Material for this task:
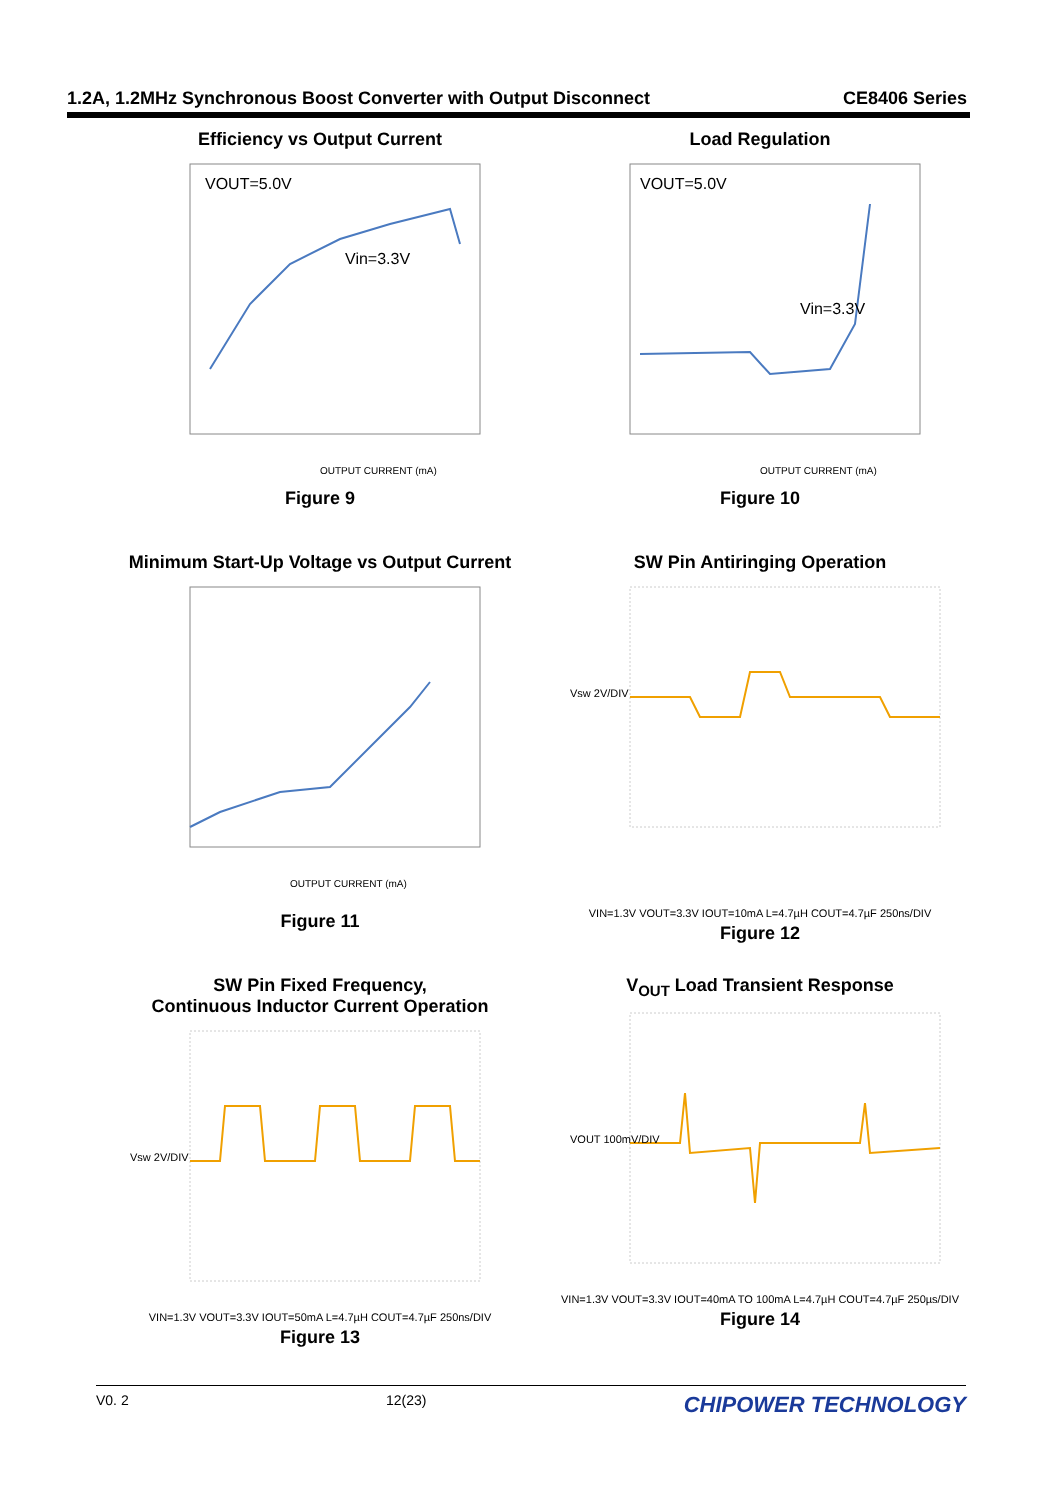1.2A, 1.2MHz Synchronous Boost Converter with Output Disconnect CE8406 Series
Efficiency vs Output Current
VOUT=5.0V
Vin=3.3V
OUTPUT CURRENT (mA)
Figure 9
Load Regulation
VOUT=5.0V
Vin=3.3V
OUTPUT CURRENT (mA)
Figure 10
Minimum Start-Up Voltage vs Output Current
OUTPUT CURRENT (mA)
Figure 11
SW Pin Antiringing Operation
Vsw 2V/DIV
VIN=1.3V VOUT=3.3V IOUT=10mA L=4.7µH COUT=4.7µF 250ns/DIV
Figure 12
SW Pin Fixed Frequency,
Continuous Inductor Current Operation
Vsw 2V/DIV
VIN=1.3V VOUT=3.3V IOUT=50mA L=4.7µH COUT=4.7µF 250ns/DIV
Figure 13
V<sub>OUT</sub> Load Transient Response
VOUT 100mV/DIV
VIN=1.3V VOUT=3.3V IOUT=40mA TO 100mA L=4.7µH COUT=4.7µF 250µs/DIV
Figure 14
V0. 2 12(23) CHIPOWER TECHNOLOGY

Required work:
Write out the data above in full and exactly, but not the pictures.

Response to the task:
1.2A, 1.2MHz Synchronous Boost Converter with Output Disconnect CE8406 Series
Efficiency vs Output Current
VOUT=5.0V
Vin=3.3V
OUTPUT CURRENT (mA)
Figure 9
Load Regulation
VOUT=5.0V
Vin=3.3V
OUTPUT CURRENT (mA)
Figure 10
Minimum Start-Up Voltage vs Output Current
OUTPUT CURRENT (mA)
Figure 11
SW Pin Antiringing Operation
Vsw 2V/DIV
VIN=1.3V VOUT=3.3V IOUT=10mA L=4.7µH COUT=4.7µF 250ns/DIV
Figure 12
SW Pin Fixed Frequency,
Continuous Inductor Current Operation
Vsw 2V/DIV
VIN=1.3V VOUT=3.3V IOUT=50mA L=4.7µH COUT=4.7µF 250ns/DIV
Figure 13
V<sub>OUT</sub> Load Transient Response
VOUT 100mV/DIV
VIN=1.3V VOUT=3.3V IOUT=40mA TO 100mA L=4.7µH COUT=4.7µF 250µs/DIV
Figure 14
V0. 2 12(23) CHIPOWER TECHNOLOGY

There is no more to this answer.